START SUPPLIED DATA

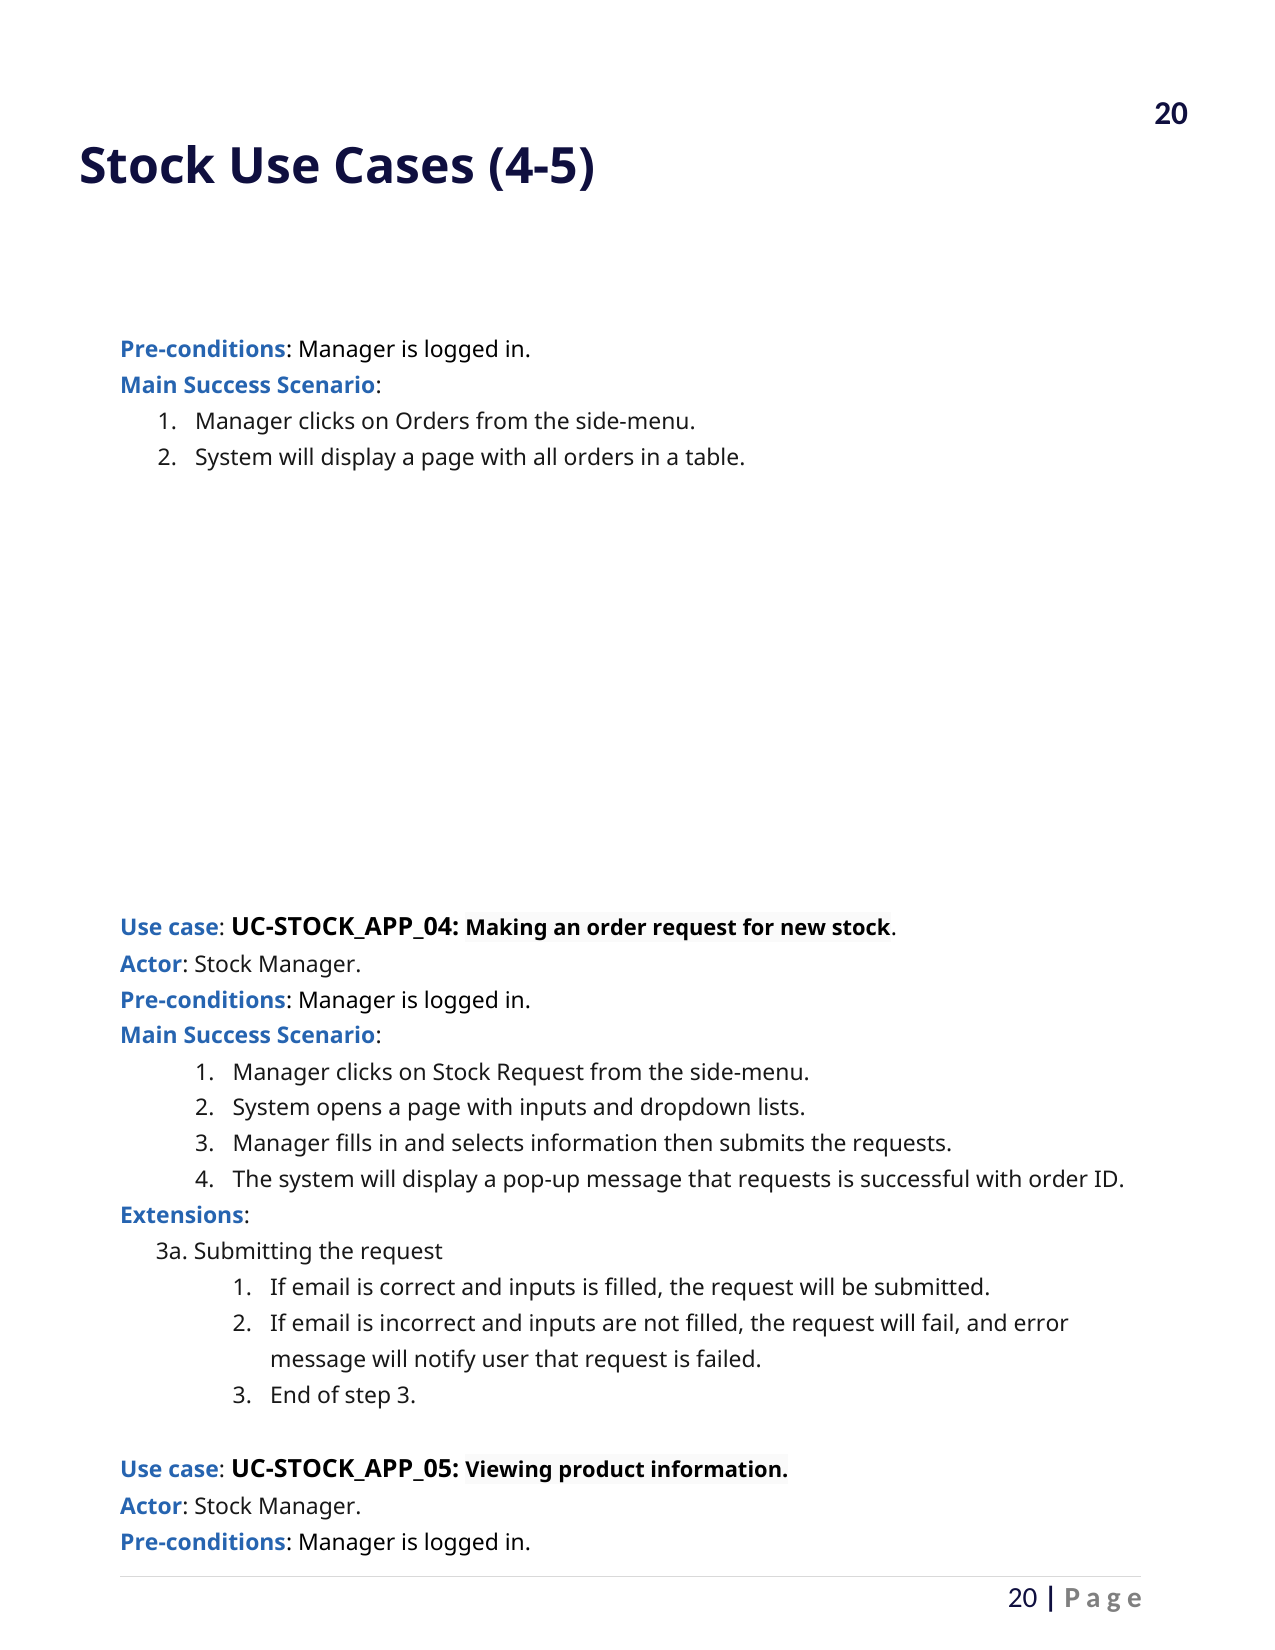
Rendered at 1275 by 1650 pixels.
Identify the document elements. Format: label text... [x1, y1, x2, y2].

list Manager fills in and selects information then submits the requests. [195, 1127, 1155, 1158]
text Actor: Stock Manager. [120, 1490, 1155, 1521]
text Extensions: [120, 1199, 1155, 1230]
list System will display a page with all orders in a table. [157, 441, 1155, 472]
text Main Success Scenario: [120, 1019, 1155, 1051]
list Manager clicks on Stock Request from the side-menu. [195, 1055, 1155, 1087]
list If email is correct and inputs is filled, the request will be submitted. [232, 1271, 1155, 1302]
text Pre-conditions: Manager is logged in. [120, 983, 1155, 1015]
text Actor: Stock Manager. [120, 948, 1155, 979]
text Pre-conditions: Manager is logged in. [120, 1526, 1155, 1557]
text Main Success Scenario: [120, 369, 1155, 401]
text Pre-conditions: Manager is logged in. [120, 333, 1155, 365]
text 3a. Submitting the request [120, 1235, 1155, 1266]
list If email is incorrect and inputs are not filled, the request will fail, and error message will notify user that request is failed. [232, 1307, 1155, 1374]
list System opens a page with inputs and dropdown lists. [195, 1091, 1155, 1123]
list Manager clicks on Orders from the side-menu. [157, 405, 1155, 437]
list End of step 3. [232, 1379, 1155, 1410]
list The system will display a pop-up message that requests is successful with order ID. [195, 1163, 1155, 1194]
text Use case: UC-STOCK_APP_05: Viewing product information. [120, 1451, 1155, 1485]
text Stock Use Cases (4-5) [79, 130, 615, 198]
text Use case: UC-STOCK_APP_04: Making an order request for new stock. [120, 908, 1155, 942]
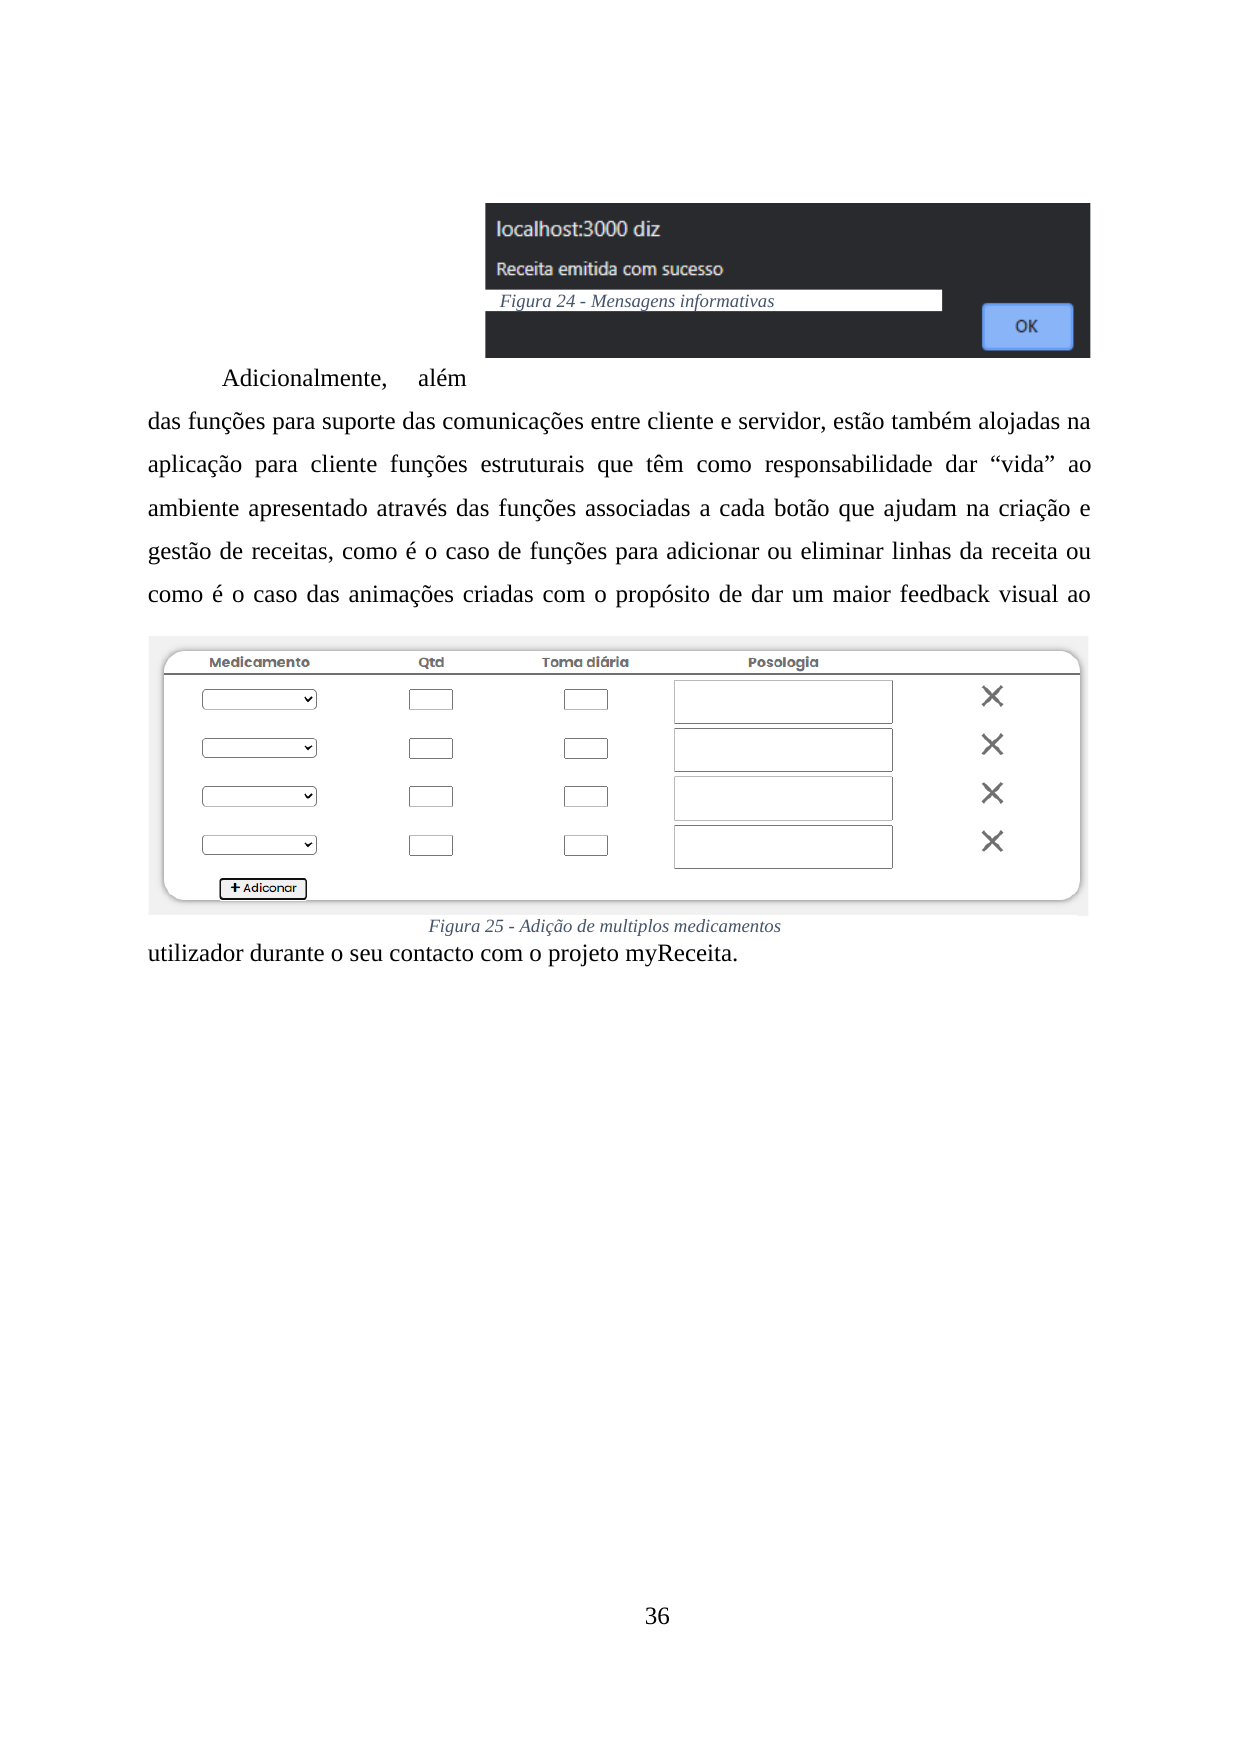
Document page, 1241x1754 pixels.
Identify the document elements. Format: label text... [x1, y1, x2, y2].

text Adicionalmente, além das funções para suporte das comunicações entre cliente e servidor, estão também alojadas na aplicação para cliente funções estruturais que têm como responsabilidade dar “vida” ao ambiente apresentado através das funções associadas a cada botão que ajudam na criação e gestão de receitas, como é o caso de funções para adicionar ou eliminar linhas da receita ou como é o caso das animações criadas com o propósito de dar um maior feedback visual ao utilizador durante o seu contacto com o projeto myReceita. [148, 363, 1092, 967]
picture [147, 636, 1088, 915]
picture [484, 203, 1090, 357]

END SUPPLIED DATA

__TASK__
The data above should be returned in full, exactly as written, apart from its images.

__OUTPUT BELOW__
Rendered at 1275 by 1650 pixels.
Identify the document elements. Format: label text... [x1, y1, x2, y2].

list Manager fills in and selects information then submits the requests. [195, 1127, 1155, 1158]
text Actor: Stock Manager. [120, 1490, 1155, 1521]
text Extensions: [120, 1199, 1155, 1230]
list System will display a page with all orders in a table. [157, 441, 1155, 472]
text Main Success Scenario: [120, 1019, 1155, 1051]
list Manager clicks on Stock Request from the side-menu. [195, 1055, 1155, 1087]
list If email is correct and inputs is filled, the request will be submitted. [232, 1271, 1155, 1302]
text Pre-conditions: Manager is logged in. [120, 983, 1155, 1015]
text Actor: Stock Manager. [120, 948, 1155, 979]
text Pre-conditions: Manager is logged in. [120, 1526, 1155, 1557]
text Main Success Scenario: [120, 369, 1155, 401]
text Pre-conditions: Manager is logged in. [120, 333, 1155, 365]
text 3a. Submitting the request [120, 1235, 1155, 1266]
list If email is incorrect and inputs are not filled, the request will fail, and error message will notify user that request is failed. [232, 1307, 1155, 1374]
list System opens a page with inputs and dropdown lists. [195, 1091, 1155, 1123]
list Manager clicks on Orders from the side-menu. [157, 405, 1155, 437]
list End of step 3. [232, 1379, 1155, 1410]
list The system will display a pop-up message that requests is successful with order ID. [195, 1163, 1155, 1194]
text Use case: UC-STOCK_APP_05: Viewing product information. [120, 1451, 1155, 1485]
text Stock Use Cases (4-5) [79, 130, 615, 198]
text Use case: UC-STOCK_APP_04: Making an order request for new stock. [120, 908, 1155, 942]
Document page, 1241x1754 pixels.
Identify the document elements. Format: label text... [x1, y1, x2, y2].

text Adicionalmente, além das funções para suporte das comunicações entre cliente e servidor, estão também alojadas na aplicação para cliente funções estruturais que têm como responsabilidade dar “vida” ao ambiente apresentado através das funções associadas a cada botão que ajudam na criação e gestão de receitas, como é o caso de funções para adicionar ou eliminar linhas da receita ou como é o caso das animações criadas com o propósito de dar um maior feedback visual ao utilizador durante o seu contacto com o projeto myReceita. [148, 363, 1092, 967]
picture [147, 636, 1088, 915]
picture [484, 203, 1090, 357]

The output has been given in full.